[Extracted data entries]
* * *

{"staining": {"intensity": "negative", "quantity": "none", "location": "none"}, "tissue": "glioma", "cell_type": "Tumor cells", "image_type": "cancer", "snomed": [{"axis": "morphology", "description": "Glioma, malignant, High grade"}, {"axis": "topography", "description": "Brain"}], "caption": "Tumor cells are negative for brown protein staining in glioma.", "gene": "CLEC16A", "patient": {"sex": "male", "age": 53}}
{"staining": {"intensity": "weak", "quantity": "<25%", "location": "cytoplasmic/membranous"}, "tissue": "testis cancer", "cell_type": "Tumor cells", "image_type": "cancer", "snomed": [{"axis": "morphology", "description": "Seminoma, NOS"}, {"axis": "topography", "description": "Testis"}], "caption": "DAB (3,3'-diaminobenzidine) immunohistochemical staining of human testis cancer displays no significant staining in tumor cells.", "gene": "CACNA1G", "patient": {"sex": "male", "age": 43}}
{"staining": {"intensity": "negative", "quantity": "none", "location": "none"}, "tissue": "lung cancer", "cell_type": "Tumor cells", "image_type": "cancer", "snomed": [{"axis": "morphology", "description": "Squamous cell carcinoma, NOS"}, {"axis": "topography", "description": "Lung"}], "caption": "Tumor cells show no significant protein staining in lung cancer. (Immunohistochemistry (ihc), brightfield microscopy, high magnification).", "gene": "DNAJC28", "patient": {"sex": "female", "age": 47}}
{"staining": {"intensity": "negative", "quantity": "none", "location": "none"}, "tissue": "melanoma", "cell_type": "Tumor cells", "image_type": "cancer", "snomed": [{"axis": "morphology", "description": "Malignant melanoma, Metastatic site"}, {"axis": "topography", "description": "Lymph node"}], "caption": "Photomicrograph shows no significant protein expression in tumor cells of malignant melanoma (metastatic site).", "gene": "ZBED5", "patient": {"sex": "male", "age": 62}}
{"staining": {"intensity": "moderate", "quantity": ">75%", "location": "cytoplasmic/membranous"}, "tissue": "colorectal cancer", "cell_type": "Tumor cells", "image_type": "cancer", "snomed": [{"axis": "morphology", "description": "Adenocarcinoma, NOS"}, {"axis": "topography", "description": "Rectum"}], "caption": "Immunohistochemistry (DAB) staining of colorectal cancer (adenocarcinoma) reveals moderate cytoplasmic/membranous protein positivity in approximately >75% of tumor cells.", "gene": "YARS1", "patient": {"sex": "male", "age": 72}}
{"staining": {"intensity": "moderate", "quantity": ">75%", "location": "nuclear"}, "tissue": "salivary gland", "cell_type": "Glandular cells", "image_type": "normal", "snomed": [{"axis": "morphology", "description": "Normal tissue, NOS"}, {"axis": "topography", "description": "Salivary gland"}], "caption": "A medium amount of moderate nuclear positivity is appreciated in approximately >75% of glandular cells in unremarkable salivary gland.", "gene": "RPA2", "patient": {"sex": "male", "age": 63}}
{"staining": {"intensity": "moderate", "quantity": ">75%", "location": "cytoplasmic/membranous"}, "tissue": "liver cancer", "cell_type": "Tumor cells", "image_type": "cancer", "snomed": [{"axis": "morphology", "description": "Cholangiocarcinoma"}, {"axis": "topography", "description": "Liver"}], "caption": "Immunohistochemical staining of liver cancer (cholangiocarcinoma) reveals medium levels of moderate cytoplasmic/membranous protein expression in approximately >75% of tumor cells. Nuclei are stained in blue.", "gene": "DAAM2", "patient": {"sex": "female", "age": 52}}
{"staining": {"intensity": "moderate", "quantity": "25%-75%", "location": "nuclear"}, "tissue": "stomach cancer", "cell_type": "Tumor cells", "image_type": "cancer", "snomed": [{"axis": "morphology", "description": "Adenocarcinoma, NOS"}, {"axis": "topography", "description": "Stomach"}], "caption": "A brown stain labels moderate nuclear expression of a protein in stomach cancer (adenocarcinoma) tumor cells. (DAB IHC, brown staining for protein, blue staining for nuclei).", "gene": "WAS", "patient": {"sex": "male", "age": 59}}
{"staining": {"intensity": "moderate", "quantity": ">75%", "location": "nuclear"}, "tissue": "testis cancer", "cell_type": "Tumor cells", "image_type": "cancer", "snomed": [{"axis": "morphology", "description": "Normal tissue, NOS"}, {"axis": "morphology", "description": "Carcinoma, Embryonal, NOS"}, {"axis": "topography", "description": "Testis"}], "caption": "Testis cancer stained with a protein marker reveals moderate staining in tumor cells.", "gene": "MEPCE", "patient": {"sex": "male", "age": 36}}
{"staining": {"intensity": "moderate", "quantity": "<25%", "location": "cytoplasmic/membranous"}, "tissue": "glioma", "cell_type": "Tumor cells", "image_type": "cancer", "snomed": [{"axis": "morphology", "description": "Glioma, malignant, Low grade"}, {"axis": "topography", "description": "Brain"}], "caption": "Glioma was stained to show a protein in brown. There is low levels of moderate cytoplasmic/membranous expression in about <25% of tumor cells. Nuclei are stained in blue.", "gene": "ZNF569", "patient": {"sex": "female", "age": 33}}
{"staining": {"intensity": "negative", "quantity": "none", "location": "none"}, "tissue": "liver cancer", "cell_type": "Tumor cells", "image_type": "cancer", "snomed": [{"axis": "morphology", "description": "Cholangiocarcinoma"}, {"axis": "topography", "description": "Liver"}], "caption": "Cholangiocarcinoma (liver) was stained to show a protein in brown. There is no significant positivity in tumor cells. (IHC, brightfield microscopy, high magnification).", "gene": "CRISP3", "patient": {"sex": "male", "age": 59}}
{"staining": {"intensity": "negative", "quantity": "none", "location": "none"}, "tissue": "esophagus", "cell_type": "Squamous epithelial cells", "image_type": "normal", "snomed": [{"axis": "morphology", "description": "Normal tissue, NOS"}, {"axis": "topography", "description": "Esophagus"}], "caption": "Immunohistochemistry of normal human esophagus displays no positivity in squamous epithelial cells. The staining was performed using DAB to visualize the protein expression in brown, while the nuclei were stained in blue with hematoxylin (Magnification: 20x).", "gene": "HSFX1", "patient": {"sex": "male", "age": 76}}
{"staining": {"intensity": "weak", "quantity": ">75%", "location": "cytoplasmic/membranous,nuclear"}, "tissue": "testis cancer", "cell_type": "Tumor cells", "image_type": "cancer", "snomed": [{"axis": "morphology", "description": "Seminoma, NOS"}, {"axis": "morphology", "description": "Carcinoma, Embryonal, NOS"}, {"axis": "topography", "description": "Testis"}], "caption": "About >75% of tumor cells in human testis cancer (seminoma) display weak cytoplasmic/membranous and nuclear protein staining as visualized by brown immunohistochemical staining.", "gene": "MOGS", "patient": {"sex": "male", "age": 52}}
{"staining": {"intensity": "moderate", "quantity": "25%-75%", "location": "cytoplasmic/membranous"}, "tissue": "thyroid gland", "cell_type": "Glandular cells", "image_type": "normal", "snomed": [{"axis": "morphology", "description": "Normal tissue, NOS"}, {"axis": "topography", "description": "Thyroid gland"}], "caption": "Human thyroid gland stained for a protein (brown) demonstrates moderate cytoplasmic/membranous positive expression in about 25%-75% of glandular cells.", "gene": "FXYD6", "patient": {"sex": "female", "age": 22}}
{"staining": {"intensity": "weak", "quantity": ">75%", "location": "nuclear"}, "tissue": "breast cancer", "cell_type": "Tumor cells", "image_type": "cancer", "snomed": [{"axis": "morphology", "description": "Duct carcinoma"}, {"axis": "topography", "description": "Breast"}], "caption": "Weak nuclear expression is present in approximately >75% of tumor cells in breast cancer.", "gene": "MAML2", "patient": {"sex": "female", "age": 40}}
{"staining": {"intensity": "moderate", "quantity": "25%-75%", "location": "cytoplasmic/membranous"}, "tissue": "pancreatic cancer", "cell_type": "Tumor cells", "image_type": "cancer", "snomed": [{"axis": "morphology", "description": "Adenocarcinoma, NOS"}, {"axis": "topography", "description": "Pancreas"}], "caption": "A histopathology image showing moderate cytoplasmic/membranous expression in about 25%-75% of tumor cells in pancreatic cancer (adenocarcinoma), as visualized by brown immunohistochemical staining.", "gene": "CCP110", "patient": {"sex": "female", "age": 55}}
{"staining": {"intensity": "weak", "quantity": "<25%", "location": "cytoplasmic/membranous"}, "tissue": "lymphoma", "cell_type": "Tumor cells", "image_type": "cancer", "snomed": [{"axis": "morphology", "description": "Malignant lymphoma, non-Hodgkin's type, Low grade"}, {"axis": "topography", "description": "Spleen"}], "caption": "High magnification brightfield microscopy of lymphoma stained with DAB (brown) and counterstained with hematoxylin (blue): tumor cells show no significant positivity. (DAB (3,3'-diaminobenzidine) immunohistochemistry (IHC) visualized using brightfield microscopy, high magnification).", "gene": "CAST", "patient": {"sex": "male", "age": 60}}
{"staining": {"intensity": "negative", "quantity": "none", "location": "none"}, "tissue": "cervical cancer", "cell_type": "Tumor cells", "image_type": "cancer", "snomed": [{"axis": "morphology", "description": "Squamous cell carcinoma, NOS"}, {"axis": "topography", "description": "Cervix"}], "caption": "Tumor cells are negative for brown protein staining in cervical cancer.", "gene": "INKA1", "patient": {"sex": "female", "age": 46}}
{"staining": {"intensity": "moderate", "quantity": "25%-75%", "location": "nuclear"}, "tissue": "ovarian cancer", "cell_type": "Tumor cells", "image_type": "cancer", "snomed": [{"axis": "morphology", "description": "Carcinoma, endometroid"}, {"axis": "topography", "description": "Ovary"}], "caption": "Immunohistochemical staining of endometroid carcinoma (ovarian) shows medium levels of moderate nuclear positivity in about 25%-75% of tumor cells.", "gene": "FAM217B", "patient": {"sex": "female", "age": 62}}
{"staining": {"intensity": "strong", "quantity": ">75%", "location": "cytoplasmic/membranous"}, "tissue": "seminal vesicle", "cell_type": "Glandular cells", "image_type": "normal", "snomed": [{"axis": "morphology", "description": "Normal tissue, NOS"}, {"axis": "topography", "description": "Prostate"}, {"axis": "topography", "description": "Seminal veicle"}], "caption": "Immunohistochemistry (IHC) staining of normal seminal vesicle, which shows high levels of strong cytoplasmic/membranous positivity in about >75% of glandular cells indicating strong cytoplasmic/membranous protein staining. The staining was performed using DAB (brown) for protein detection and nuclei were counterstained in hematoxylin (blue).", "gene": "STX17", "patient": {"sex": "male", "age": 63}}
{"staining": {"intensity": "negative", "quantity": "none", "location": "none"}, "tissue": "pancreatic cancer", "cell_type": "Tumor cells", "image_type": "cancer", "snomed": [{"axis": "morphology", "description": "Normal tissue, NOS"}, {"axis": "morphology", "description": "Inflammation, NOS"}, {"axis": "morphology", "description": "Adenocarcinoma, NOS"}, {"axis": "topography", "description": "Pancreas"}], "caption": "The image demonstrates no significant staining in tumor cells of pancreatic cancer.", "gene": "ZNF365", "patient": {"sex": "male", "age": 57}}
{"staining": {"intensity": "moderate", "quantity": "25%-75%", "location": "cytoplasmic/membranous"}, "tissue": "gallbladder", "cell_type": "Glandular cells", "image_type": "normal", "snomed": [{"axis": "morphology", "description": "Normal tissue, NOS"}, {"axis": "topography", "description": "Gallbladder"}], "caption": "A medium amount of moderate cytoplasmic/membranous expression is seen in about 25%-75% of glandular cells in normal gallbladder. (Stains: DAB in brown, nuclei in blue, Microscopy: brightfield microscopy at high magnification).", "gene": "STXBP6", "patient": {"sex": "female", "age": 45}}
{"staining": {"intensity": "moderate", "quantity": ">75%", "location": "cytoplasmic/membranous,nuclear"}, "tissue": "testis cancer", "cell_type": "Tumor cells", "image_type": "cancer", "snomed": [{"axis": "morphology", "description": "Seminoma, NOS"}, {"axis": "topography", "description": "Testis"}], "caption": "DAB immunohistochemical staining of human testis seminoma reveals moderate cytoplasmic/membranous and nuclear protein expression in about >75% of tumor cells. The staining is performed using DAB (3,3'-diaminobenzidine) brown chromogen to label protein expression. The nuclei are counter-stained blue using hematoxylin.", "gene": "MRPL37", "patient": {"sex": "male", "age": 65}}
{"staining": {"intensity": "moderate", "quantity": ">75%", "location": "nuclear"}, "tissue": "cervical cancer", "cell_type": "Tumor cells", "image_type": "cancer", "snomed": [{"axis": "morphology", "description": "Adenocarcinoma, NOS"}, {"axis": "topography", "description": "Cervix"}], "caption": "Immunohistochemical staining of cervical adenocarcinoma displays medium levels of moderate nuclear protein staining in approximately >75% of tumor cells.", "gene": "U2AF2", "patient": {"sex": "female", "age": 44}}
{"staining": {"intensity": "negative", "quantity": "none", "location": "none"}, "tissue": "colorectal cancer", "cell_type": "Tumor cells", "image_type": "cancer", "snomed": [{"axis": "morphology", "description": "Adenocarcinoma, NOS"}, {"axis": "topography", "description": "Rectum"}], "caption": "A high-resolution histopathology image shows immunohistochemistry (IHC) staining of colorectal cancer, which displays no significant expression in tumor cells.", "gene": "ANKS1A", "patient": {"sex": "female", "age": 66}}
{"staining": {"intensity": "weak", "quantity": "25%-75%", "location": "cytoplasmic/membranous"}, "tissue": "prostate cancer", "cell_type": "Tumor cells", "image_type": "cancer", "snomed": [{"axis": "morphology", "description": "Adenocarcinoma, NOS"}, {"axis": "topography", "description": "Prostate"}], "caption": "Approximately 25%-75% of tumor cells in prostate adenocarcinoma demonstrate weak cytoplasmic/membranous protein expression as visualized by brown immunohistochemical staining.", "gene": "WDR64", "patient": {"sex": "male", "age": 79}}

* * *

What this task involves:
Extract every line above that contains the word "Rectum".

Task result:
{"staining": {"intensity": "moderate", "quantity": ">75%", "location": "cytoplasmic/membranous"}, "tissue": "colorectal cancer", "cell_type": "Tumor cells", "image_type": "cancer", "snomed": [{"axis": "morphology", "description": "Adenocarcinoma, NOS"}, {"axis": "topography", "description": "Rectum"}], "caption": "Immunohistochemistry (DAB) staining of colorectal cancer (adenocarcinoma) reveals moderate cytoplasmic/membranous protein positivity in approximately >75% of tumor cells.", "gene": "YARS1", "patient": {"sex": "male", "age": 72}}
{"staining": {"intensity": "negative", "quantity": "none", "location": "none"}, "tissue": "colorectal cancer", "cell_type": "Tumor cells", "image_type": "cancer", "snomed": [{"axis": "morphology", "description": "Adenocarcinoma, NOS"}, {"axis": "topography", "description": "Rectum"}], "caption": "A high-resolution histopathology image shows immunohistochemistry (IHC) staining of colorectal cancer, which displays no significant expression in tumor cells.", "gene": "ANKS1A", "patient": {"sex": "female", "age": 66}}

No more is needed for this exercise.